Thats life. Some people prefer to focus on themselves rather than giving. It is indeed justifiable that you should be angry at her not because of being cheap but the fact that she's lying to you. From now on, you should think twice before doing something with her. Chinese saying is that if you cant trust them with a small issue, you cant trust them with a bigger one. -innocent
well now you how ur friend is, u just need to prepare yourself yeh i understand ho wu feel, but thats how life is, think of it as a lesson to make u stronger she is just being sselfish IMO birthday present is just about gratitute of a friendship it doesnt have to be expensive, even just a birthday card is enough, its the meaning behind it being cheap isnt a bad, but u have to be honest buy her something u think that is easily affortable in her next birthday, tell her is a HONEST present with love your friend shouldnt be lying about wot she spent, thats shitbad
Be angry. I totally would, i mean character and price of the presents aside the fact was that she was willing to lie to you, i'd definitely be angry if any of my friends were liek tht cuz friends are meant to be ppl u can trust
I'd go shopping with her one day and go to exactly the same store, and pick up what she bought you and excalim "OMG!! THIS IS SO CHEAP!!! It must be a fake...." Then see what her reaction is...
yeh she is wrong for lying to you about how much your present was but it depends on how you now want to proceed: either confront her and possible end of friendship or just take it now, and next time a celebration comes up, buy her something cheap back
personally, as long as i like someone's gift, it doesn't really matter how much it was. of course i would hope it's more than a few dollars in the very least but then again i'm more of a card person. i like personalized cards best. the lying part is what would get me ticked off the most. you have a right to angry at her for lying but perhaps not for the gift part (although, even for this case, i'd think in her situation -with her having money and all- she could have afforded something more) because unless you really know what's going on in her life i suppose you can't really judge the way she spends her money? but yeah, the lying part. i don't like people lying to me and that is something i absolutely hate. confront her or do as misscrisander said. i want to see her expression. haha.

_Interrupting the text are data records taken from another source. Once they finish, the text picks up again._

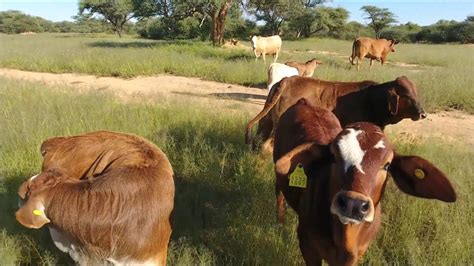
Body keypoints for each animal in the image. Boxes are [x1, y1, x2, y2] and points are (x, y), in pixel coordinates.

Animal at [244, 75, 426, 154]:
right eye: (407, 96)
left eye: (416, 94)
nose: (423, 114)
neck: (373, 98)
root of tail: (288, 79)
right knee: (267, 146)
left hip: (267, 122)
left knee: (259, 141)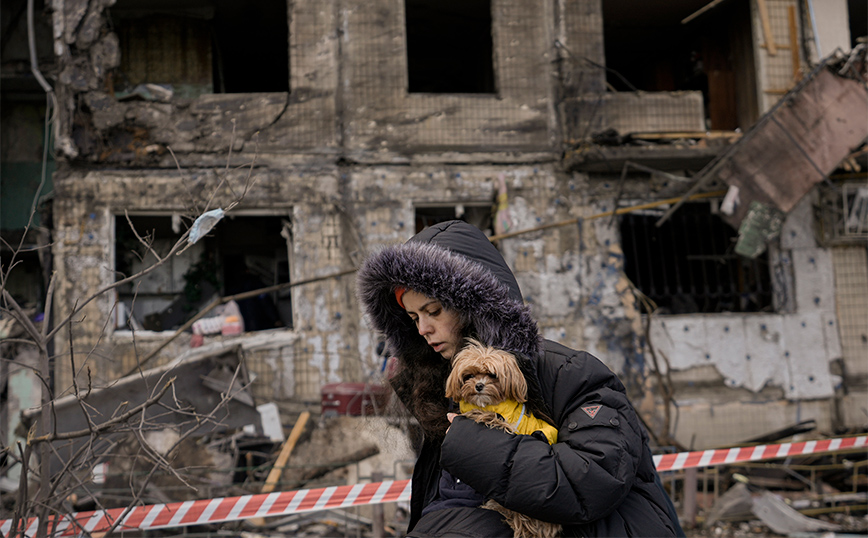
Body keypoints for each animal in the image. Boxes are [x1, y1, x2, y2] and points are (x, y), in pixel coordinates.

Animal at [448, 340, 564, 536]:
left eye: (492, 375)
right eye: (469, 375)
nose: (479, 386)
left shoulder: (507, 424)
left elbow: (493, 419)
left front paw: (477, 414)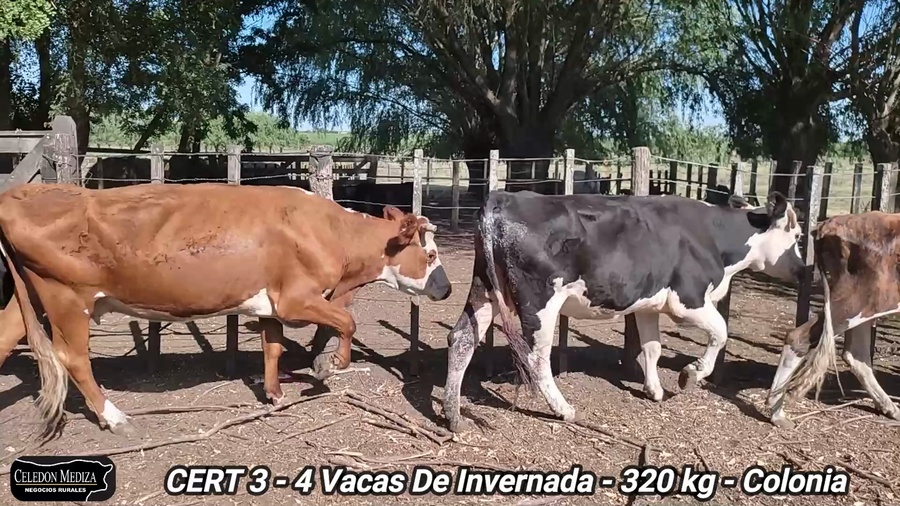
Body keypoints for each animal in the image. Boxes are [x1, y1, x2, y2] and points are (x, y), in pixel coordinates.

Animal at [0, 183, 451, 438]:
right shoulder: (296, 299)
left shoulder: (271, 302)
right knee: (73, 358)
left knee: (7, 337)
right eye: (429, 254)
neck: (330, 230)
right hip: (66, 297)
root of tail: (21, 194)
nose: (446, 288)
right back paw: (115, 417)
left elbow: (273, 346)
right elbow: (348, 320)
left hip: (32, 297)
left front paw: (274, 393)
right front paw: (333, 366)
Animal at [443, 190, 804, 432]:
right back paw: (564, 409)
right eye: (798, 235)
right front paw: (690, 374)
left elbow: (653, 347)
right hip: (540, 300)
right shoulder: (688, 299)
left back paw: (452, 414)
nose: (804, 269)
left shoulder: (649, 303)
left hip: (485, 288)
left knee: (462, 338)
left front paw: (654, 389)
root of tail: (505, 197)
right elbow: (721, 333)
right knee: (536, 357)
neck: (712, 237)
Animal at [767, 212, 900, 428]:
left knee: (855, 354)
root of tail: (830, 224)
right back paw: (777, 412)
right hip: (866, 299)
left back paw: (890, 407)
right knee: (798, 337)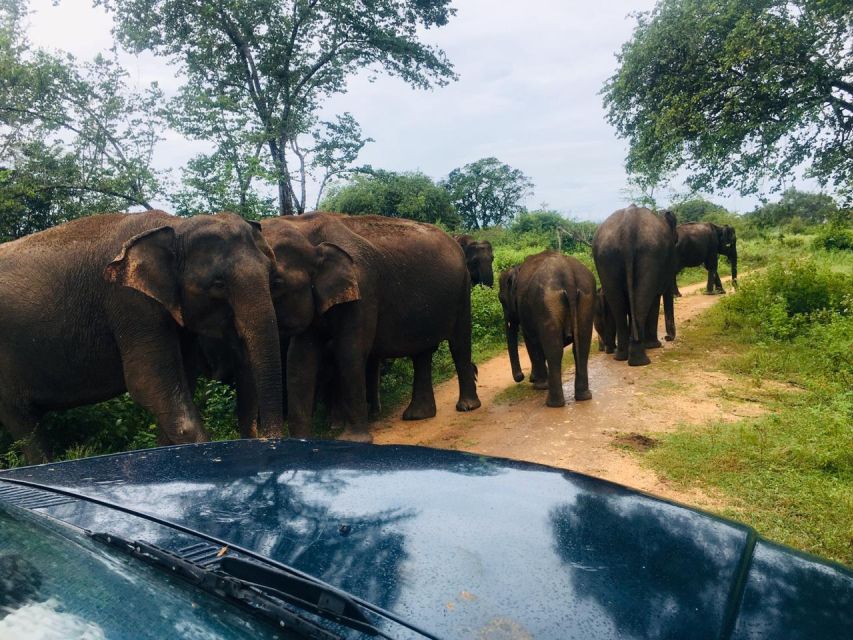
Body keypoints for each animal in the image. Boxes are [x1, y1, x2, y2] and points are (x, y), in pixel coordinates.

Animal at [0, 210, 286, 460]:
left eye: (272, 278)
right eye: (218, 284)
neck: (175, 226)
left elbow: (182, 381)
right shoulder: (130, 302)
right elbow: (149, 383)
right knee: (24, 424)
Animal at [262, 212, 482, 442]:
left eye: (276, 283)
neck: (303, 225)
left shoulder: (364, 289)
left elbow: (350, 352)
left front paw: (353, 440)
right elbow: (300, 361)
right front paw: (300, 442)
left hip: (462, 288)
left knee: (459, 343)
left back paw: (466, 407)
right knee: (422, 352)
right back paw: (417, 415)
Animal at [496, 250, 596, 404]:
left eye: (501, 299)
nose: (521, 376)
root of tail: (567, 274)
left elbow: (531, 342)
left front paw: (538, 384)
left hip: (546, 303)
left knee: (554, 349)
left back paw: (553, 403)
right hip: (586, 298)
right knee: (583, 345)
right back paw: (584, 396)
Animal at [592, 205, 680, 364]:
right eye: (675, 241)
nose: (668, 338)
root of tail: (628, 226)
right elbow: (655, 297)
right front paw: (654, 345)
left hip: (605, 256)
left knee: (618, 305)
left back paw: (621, 356)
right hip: (650, 253)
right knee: (643, 300)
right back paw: (640, 359)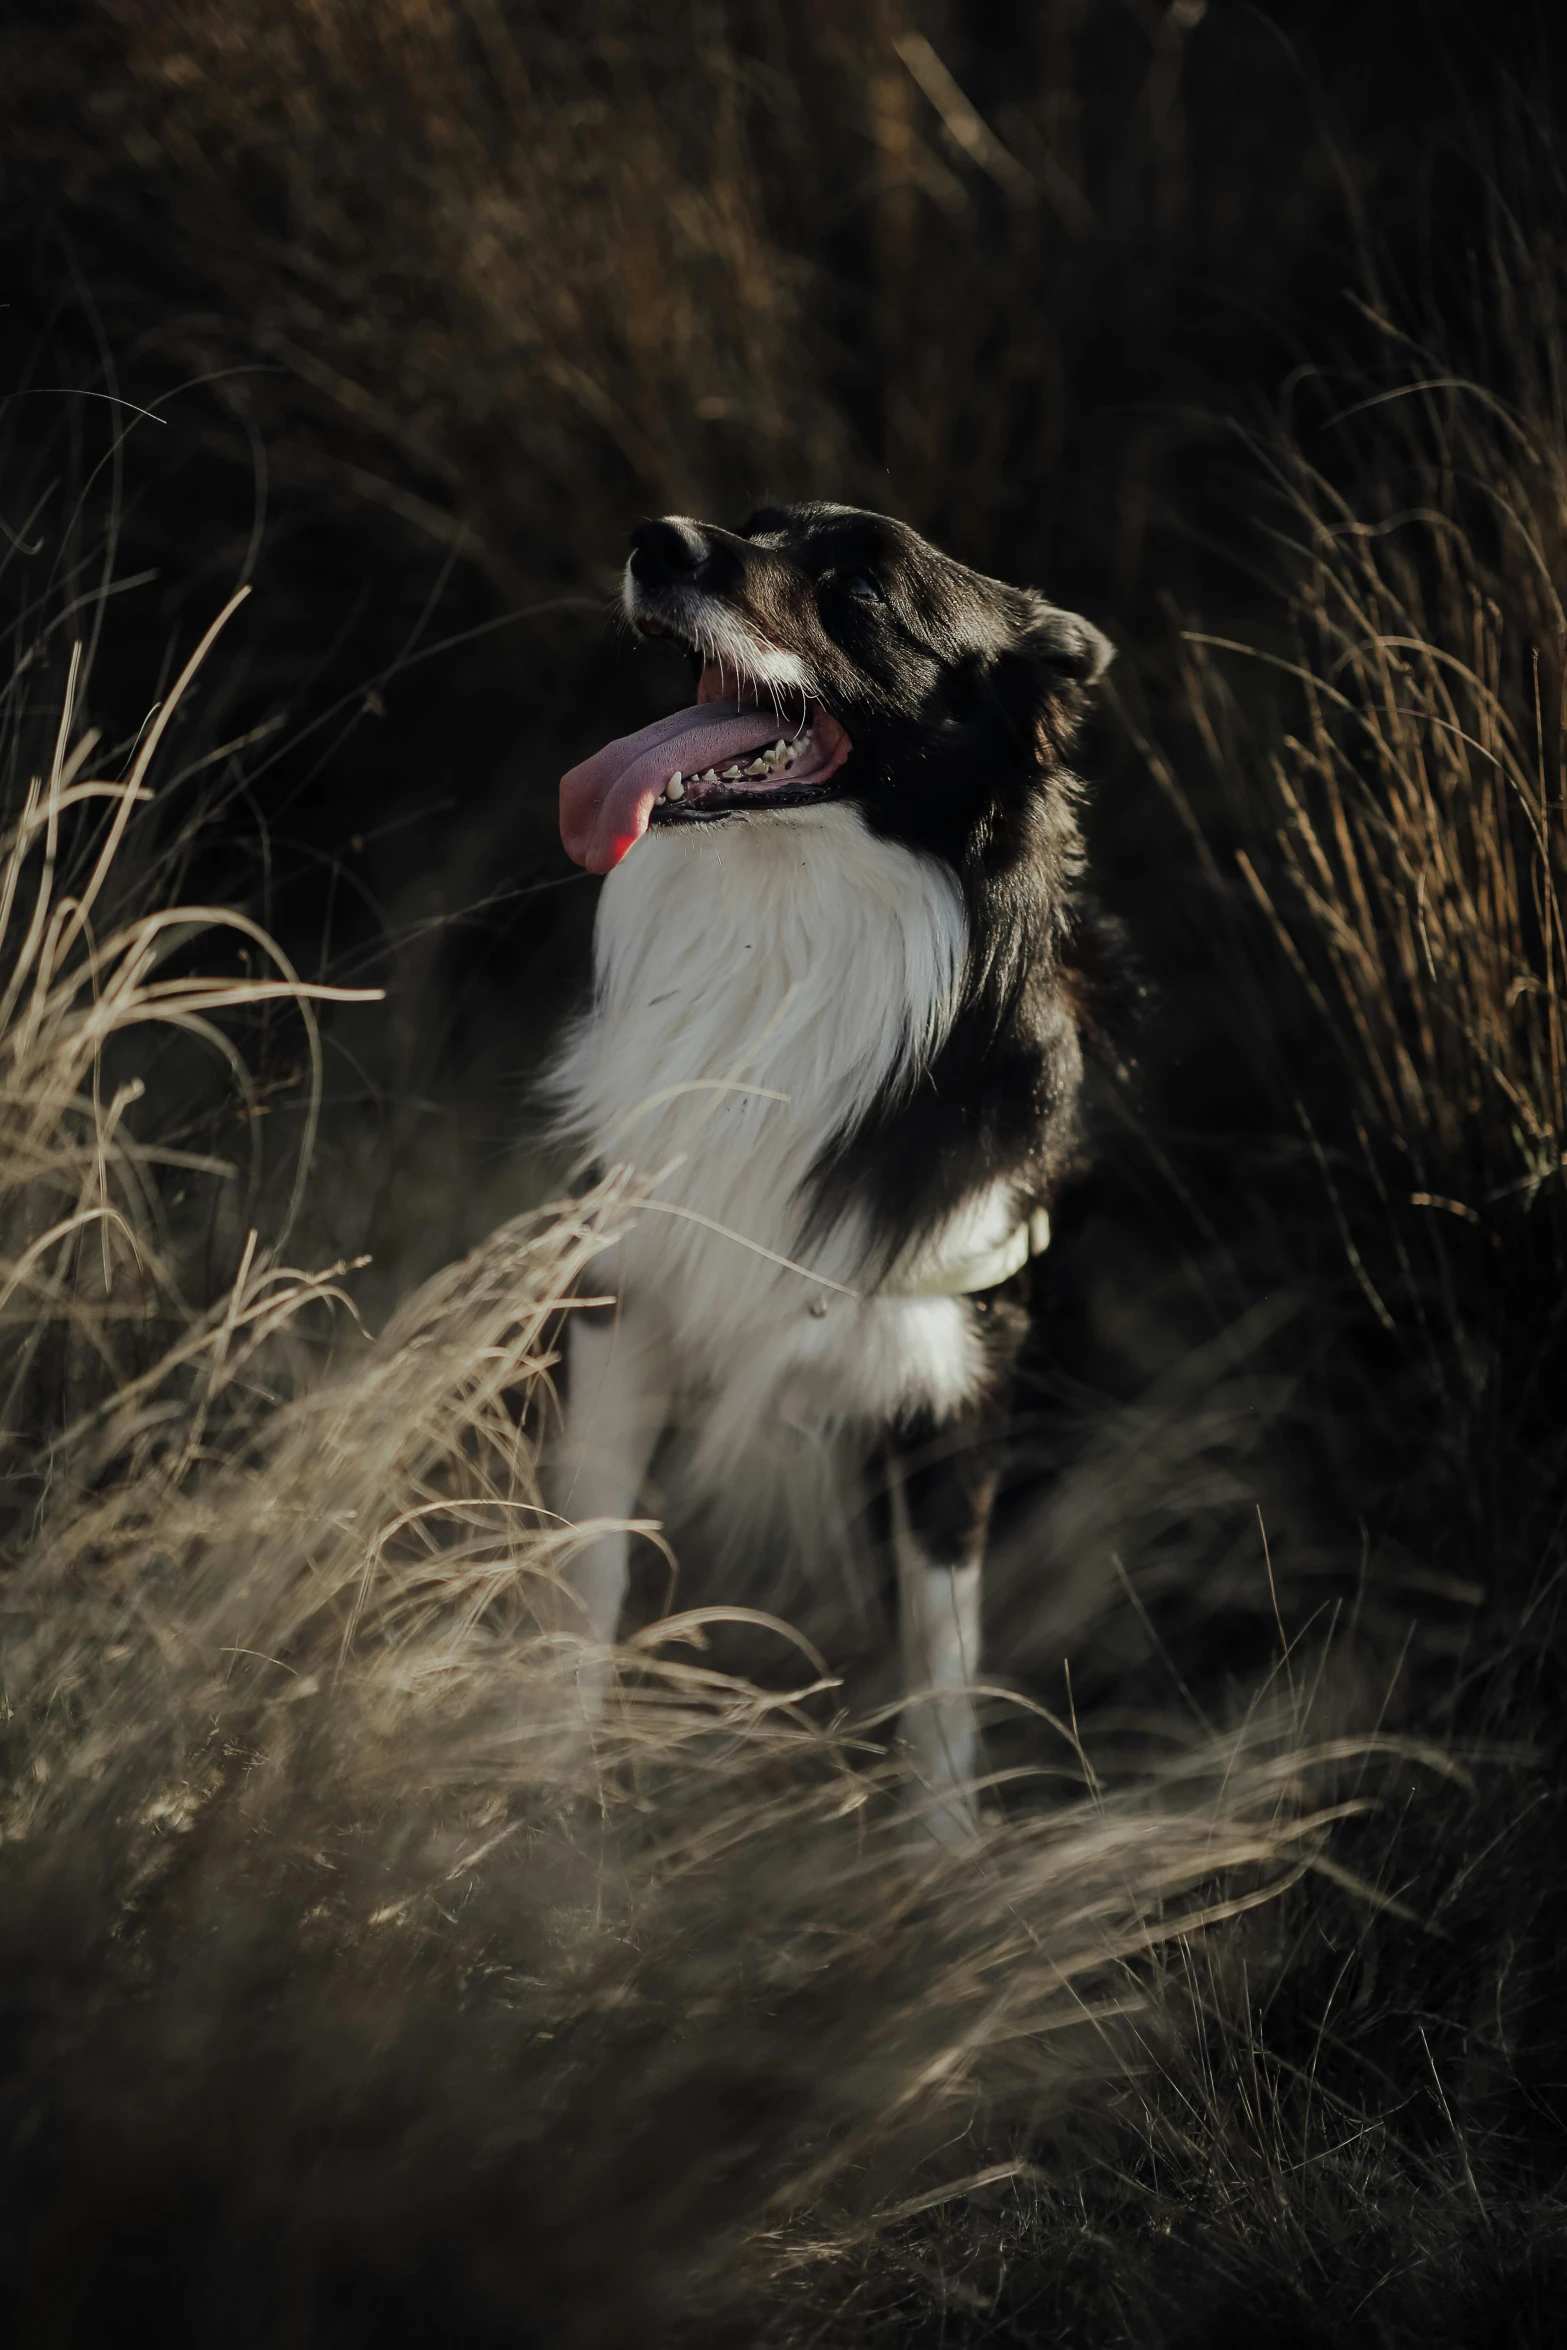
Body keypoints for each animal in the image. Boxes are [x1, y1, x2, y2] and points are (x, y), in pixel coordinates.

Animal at [552, 505, 1113, 1842]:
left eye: (857, 591)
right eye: (750, 522)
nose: (657, 539)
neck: (790, 937)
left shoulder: (951, 1377)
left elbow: (941, 1661)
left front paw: (942, 1859)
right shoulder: (623, 1302)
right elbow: (589, 1570)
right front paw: (533, 1793)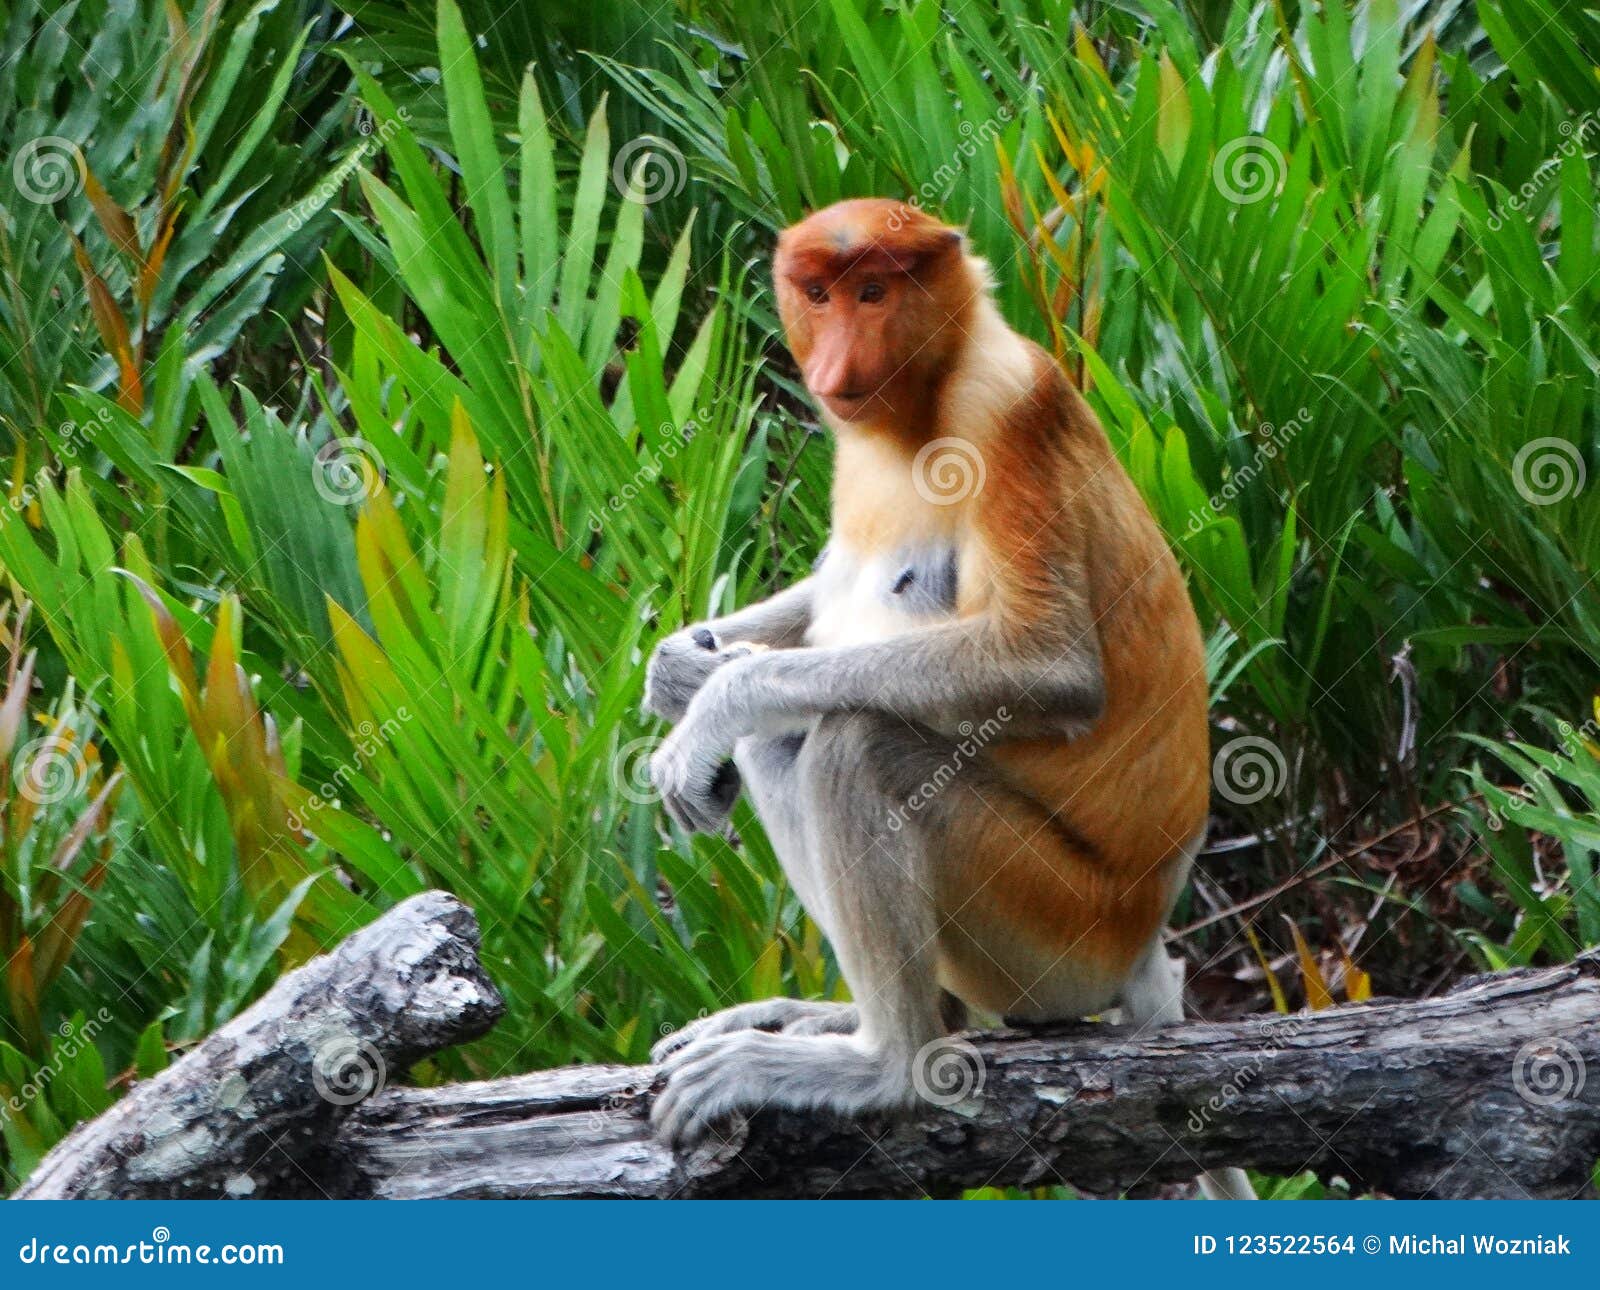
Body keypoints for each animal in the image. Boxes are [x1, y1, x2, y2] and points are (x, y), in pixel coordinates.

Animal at [643, 194, 1254, 1203]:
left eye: (875, 292)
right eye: (818, 294)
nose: (835, 367)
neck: (920, 403)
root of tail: (1143, 944)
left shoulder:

well. my friends and i decided since we dont have jobs yet we're not getting each other gifts. but we beak that rule anyways but since we're good friends, we dont care usually about the price difference. if you're truly friends than it shouldn't matter. i always follow a rule of mine. its better to have a few good friends then many lousy ones. friendship takes work on both parts so its up to you to think bout what kind of person you want to be and what kind of friendship is more meaningful to you, what you expect your friends to do/how to act.
Question: Why do girls spend so much time worrying about the petty stuff in life? If your friend is a cheap arse bitch then get your self a new friend. Its that simple. Its the same with smallrinilady, the girl bitches about getting dumped on at work but is too stupid to get a new job. Maybe I find the whole situation of these people all too simple. Or maybe I worry about bigger things in life.
Umm well maybe this person is a good friend of hers? i know i wouldn't go and replace my friend because of this so called "petty stuff" in life. It would really show the kind of person i am wouldn't it
i would call her cheap as well, but you cant blame her i mean she has all that money you have to get greedy at some point right? but if she really was your friend she wouldnt care much if she at least spent 30 dollars on you, so i guess it all depends on what friends you chose to be with
yeh sometimes life can be that simple, but most of the time life is too complicated to just say F you, im getting a new friend Its a valid suggestion, but she could also be looking for other directions of help
yeah i would be more careful with ur friend, ppl that are cheap are ok, but ppl who lie to their friend for small things shows how much they trust u and see u as a friend.
It's not uncommon. people usually don't tell the price of the prezzie they're giving be it cheap or expensive but your friend is really too much. I had a friend, we teamed up and got him this branded bag worth over 200 bucks. He didn't give me or my friend anything for our birthdays though we were a trio. You know, three best friends who are always together? he just wished us "Happy birthday! I didn't know your bday was today". =.= if we were good friends he'd make an effort to find out. This year, i decided to buy him something again. When he asked "how you remember my bday?" I just replied "I gave you something last year too. Of course I'd remember". He gave me nothing again this year with the same excuse. I ain't getting him anything next year.
Agreed. She lied to you over such a thing and is even too cheap to spend 5 dollar on you while she spends hundreds on herself. If I were you I'll review that friendship with her and if you decide to stay friends you can buy cheapo stuff less than a dollar for her instead of chipping $20-$30 for her birthday the next time.
cool 69 cent for Monokuro Boo merchandise. What country is this? I could never find Monokuro Boo merchandise stuff under AUD$1 at the china town stores in Australia. A lying cheap friend...look like you made a bad friend.